Alternativen zur Freiheitsstrafe

36.Strafverteidigertag
16. bis 18. März 2012
Hannover, Leibniz-Universität

Veranstalter:

Baden-Württembergische Strafverteidiger e.V. | Initiative Bayerischer Strafverteidigerinnen und Strafverteidiger e.V. | Vereinigung Berliner Strafverteidiger e.V. | Hamburger Arbeitsgemeinschaft für Strafverteidigerinnen und Strafverteidiger e.V. | Vereinigung Hessischer Strafverteidiger e.V. | Strafrechtsausschuss des Kölner Anwaltverein e.V. Strafverteidigerinnen- und Strafverteidigerverein Mecklenburg-Vorpommern e.V. | Vereinigung Niedersächsischer und Bremer Strafverteidigerinnen und Strafverteidiger e.V. | Strafverteidigervereinigung NRW e.V. | Vereinigung Rheinland-Pfälzischer und Saarländischer Strafverteidigerinnen und Strafverteidiger e.V. | Strafverteidiger Sachsen/Sachsen-Anhalt e.V. | Schleswig-Holsteinische Strafverteidigervereinigung e.V.

Programm

Freitag, 16. März 2012

18.30 Uhr
Eröffnung und Begrüßung
durch den Vorsitzenden der Vereinigung Niedersächsischer und Bremer Strafverteidigerinnen und Strafverteidiger e.V. RA Hans Holtermann

19.00 Uhr
Eröffnungsvortrag
RA PD Dr.
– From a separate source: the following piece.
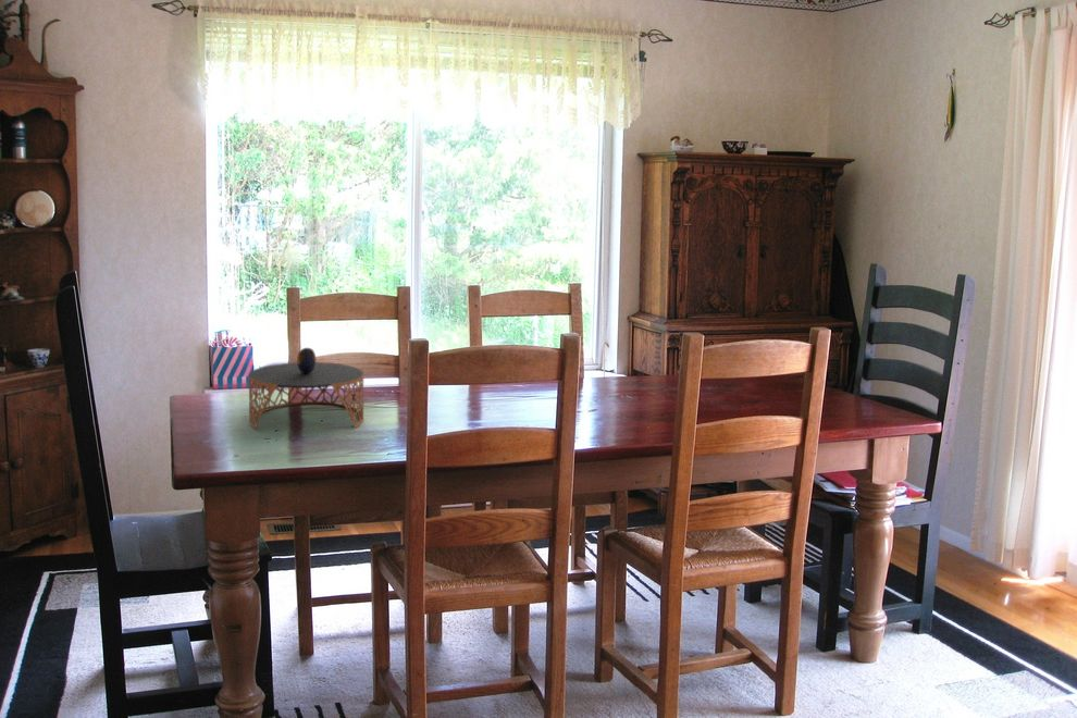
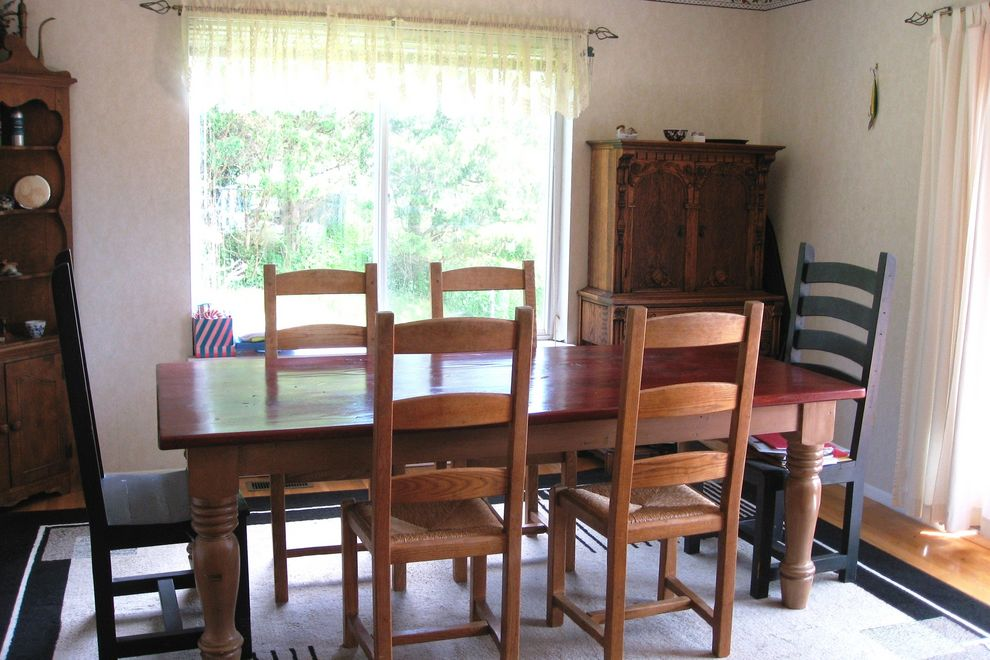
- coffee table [248,347,364,430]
Helmut Pollähne, Bremen
»Alternativen zur Freiheitsstrafe«

anschl./ca.  20.30 Uhr Empfang

Sonnabend, 17. März 2012

09.00 - 12.30 Uhr / 14.00 - 17.00 Uhr

Arbeitsgruppen (ausf. Beschreibung)

17.15 Uhr
Historischer Vortrag:
Dr. Heinrich Hannover: »Strafverteidigung im Konflikt mit dem Zeitgeist«

18.00 Uhr
Aktuelles aus Europa
RA Dr. Heiko Ahlbrecht über aktuelle Entwicklungen europäischer (Straf)Rechtsetzung

21.00 Uhr / Altes Rathaus:
Abendveranstaltung
ausgerichtet von der Vereinigung Niedersächsischer und Bremer Strafverteidigerinnen und Strafverteidiger e.V.

Sonntag, 18. März 2012

10.00 Uhr - 12.30 Uhr
Schlussdiskussion
»Das Recht auf Freiheit«
mit: RAin Gabriele Heinecke
RA PD Dr. Helmut Pollähne
Prof. Dr. Henning Radtke
Moderation:
RA Prof. Dr. Michael Nagel

Alternativen zur Freiheitsstrafe

Historisch stellte die Durchsetzung der Freiheitsstrafe einen Fortschritt dar: Sie löste (als Strafe der menschengemachten Republik) die peinlichen Strafen der gottgewollten Monarchie ab und ersetzte die körperliche Züchtigung und Zerstörung des Untertanen durch die Einschränkung der Freiheit von (wenigstens theoretisch) Gleichen unter Gleichen. Dies entsprach dem aufziehenden bürgerlichen Zeitalter. Die Idee der Freiheitsstrafe wirkte als (rechts)theoretischer Überbau zu Dampfmaschine und Stechuhr.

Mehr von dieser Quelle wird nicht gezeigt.